Mgr de Moulins-Beaufort. - Nous sommes convaincu que tous les cas d'agression sexuelle sur mineur doivent être soumis à la justice, la question de la prescription relevant de l'appréciation du seul juge. Quant au secret de la confession, si un prêtre vient se confesser d'avoir commis un tel acte, l'absolution ne peut lui être donnée sauf s'il se dénonce ou qu'il accepte d'en parler en dehors de la confession. Ce sont les consignes données aux prêtres. Je doute toutefois que beaucoup d'agresseurs aient une telle démarche... Il peut, en revanche, arriver qu'un enfant se confie dans le cadre de la confession.
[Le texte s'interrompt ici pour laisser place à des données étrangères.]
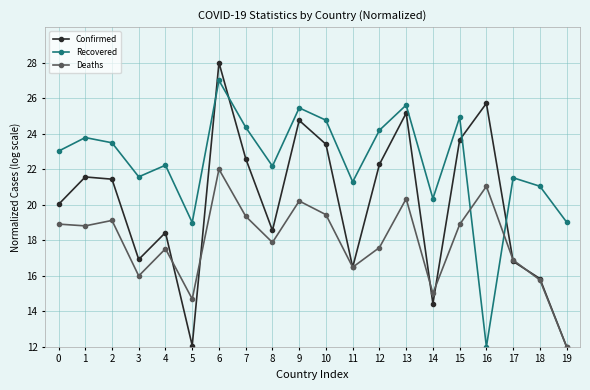

True or false: Deaths and Recovered cross at least once.

True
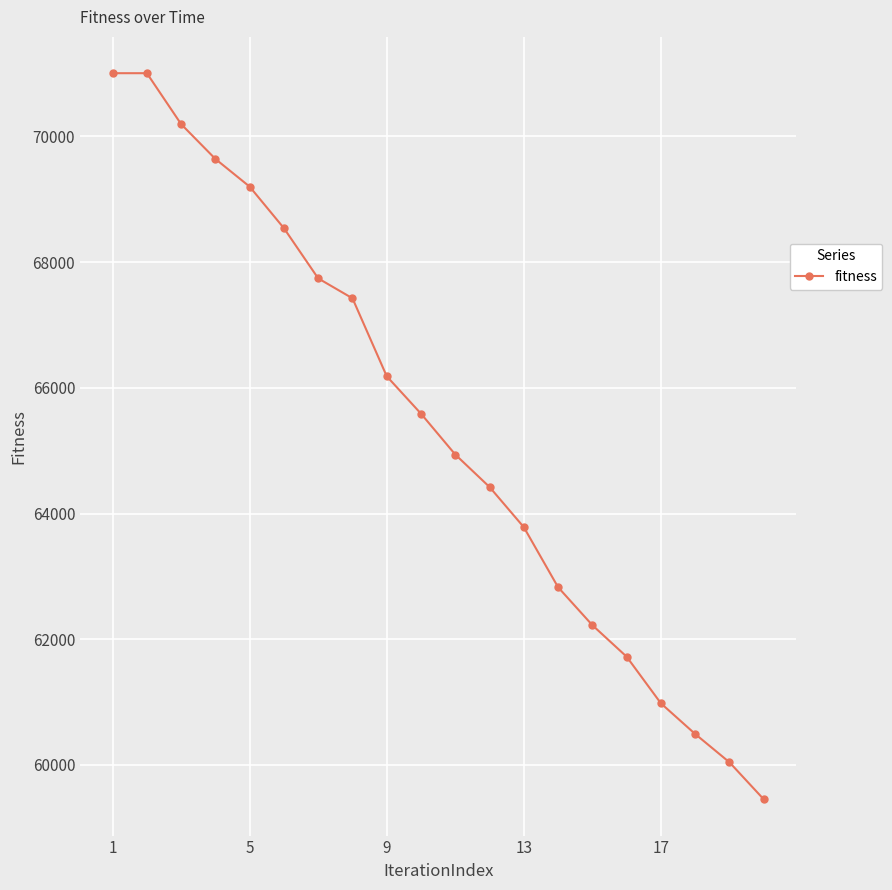

Reading right to left, transcribe all the data shown in this chart.

59454.5	60042.9	60493.0	60980.8	61722.6	62223.7	62827.1	63782.3	64421.2	64937.8	65587.3	66182.7	67422.9	67739.6	68537.8	69198.5	69639.4	70193.2	71003.5	71003.5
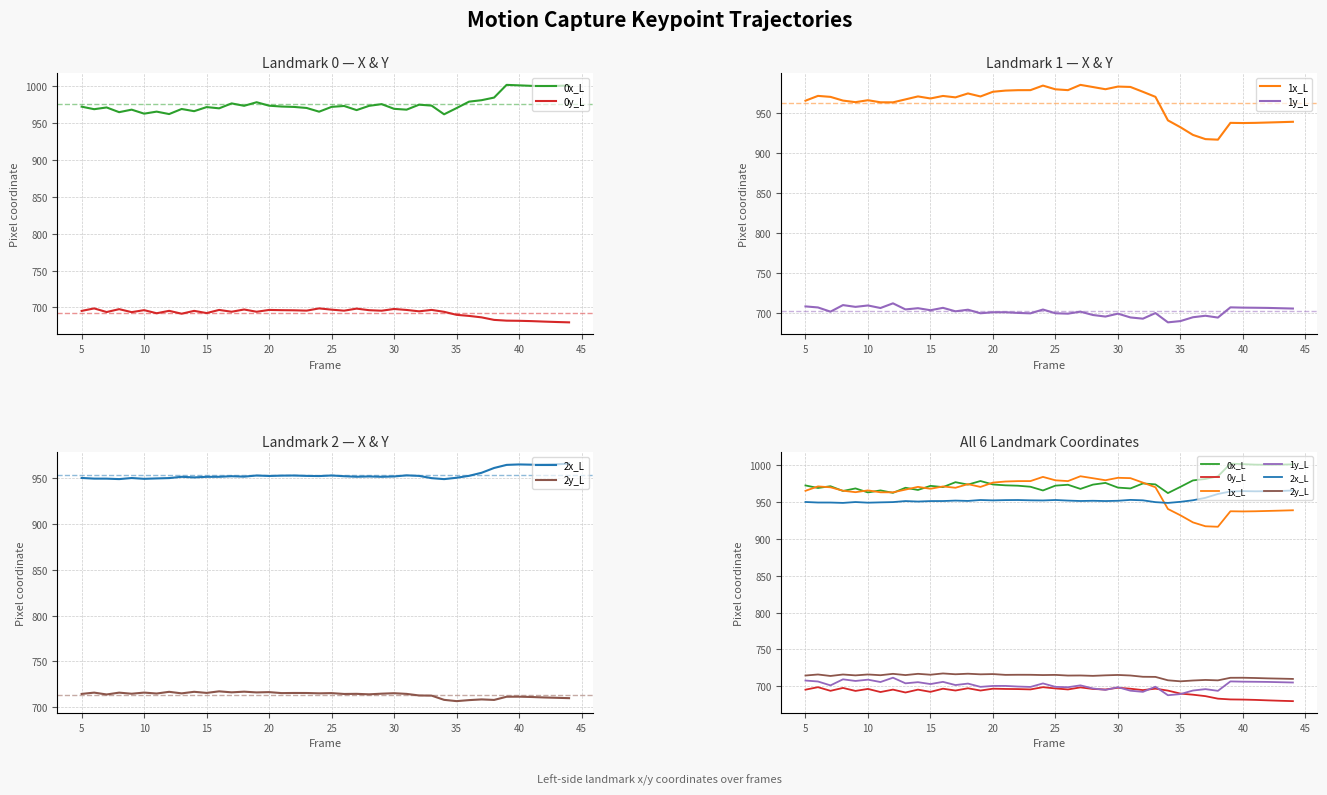

True or false: 0y_L and 1x_L intersect in this chart.

False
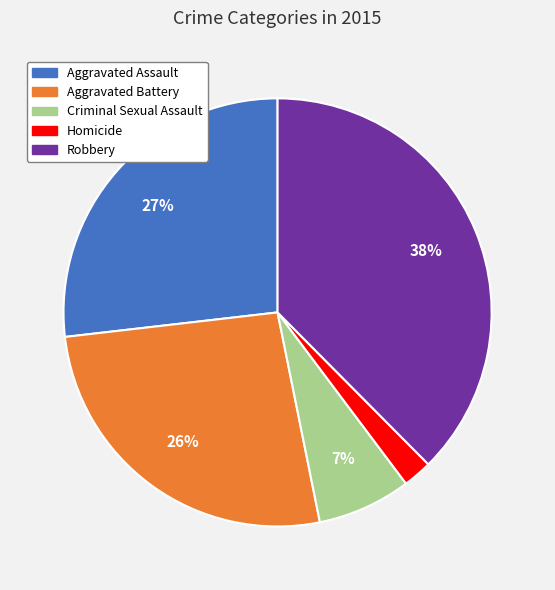

How many slices are in this pie chart?

5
Il faut alors évidement réagir. Du reste, le secret de la confession ne porte que sur le pêché de la personne qui se confesse, inexistant en l'espère.

Il y a effectivement un travail à effectuer en matière de recrutement au sein des séminaires pour essayer d'évaluer les personnalités. Je ne sais toutefois pas s'il existe des tests absolus permettant de détecter les structures pédophiles. Sont imposées, au cours de la scolarité, deux évaluations psychologiques réalisées par des spécialistes. Il conviendrait, en outre, d'enrichir les modules de formation sur la question de l'affectivité et de la sexualité. Je pense enfin utile que les conseils de séminaire comptent en leur sein des femmes et des personnes mariées.

Une grande partie du drame réside dans le refus d'un certain nombre de paroissiens, y compris de parents de victimes, de prendre au sérieux les accusations. Il faut sensibiliser les communautés, y compris sur le long terme lorsque la période des scandales se sera éloignée.

Quant au traitement à réserver aux prêtres fautifs, Benoît XVI a expliqué comment il avait proposé à Jean-Paul II de confier leurs cas à la Congrégation pour la doctrine de la foi de manière à pouvoir les relever plus facilement de leurs obligations sacerdotales. Cela pose toutefois une question théologique. En outre, comment à la fois écarter quelqu'un d'un ministère, qui lui donne un certain prestige, sans le laisser seul avec ses fragilités ? Nous prenons de plus en plus de mesures de suspension. Nous attendons également une décision de Rome à ce sujet. Je tiens, pour ma part, à mener un combat : abandonner la règle de droit canon selon laquelle un prêtre ne peut être jugé que par ses pairs. Cela n'a aucun sens lorsqu'il ne s'agit pas d'affaires strictement sacramentelles ! Si les procédures annoncées par Rome ne le prévoyaient pas, je prendrais mon bâton de pèlerin pour plaider cette cause.

Il me semble enfin que, dans la vie concrète des prêtres, des progrès peuvent être réalisés en matière d'habitat et dans leurs relations avec les autres prêtres, leur évêque et les fidèles. Il faut travailler davantage en commun et apprendre à mieux se connaitre. Le faible nombre de prêtres en France rend possible une telle réforme. J'ai eu souvent l'occasion de dire au cardinal Vingt-Trois, quand j'étais son secrétaire, que l'évêque représente le père de ses prêtres. En réalité, il n'a pas les moyens de la paternité ; il ne peut connaître parfaitement chacun. Il faut donc trouver les moyens d'enrichir cette relation. Le pouvoir doit être partagé, partage par ailleurs consubstantiel à la foi chrétienne.

Mme Catherine Deroche, présidente. - Nous vous remercions et attendons, comme vous, beaucoup de la commission Sauvé. Le problème de la pédophilie, au-delà de l'Église, concerne l'ensemble de la société.

La réunion est close à 16 h 45.

Ce point de l'ordre du jour a fait l'objet d'une captation vidéo qui est disponible en ligne sur le site du Sénat.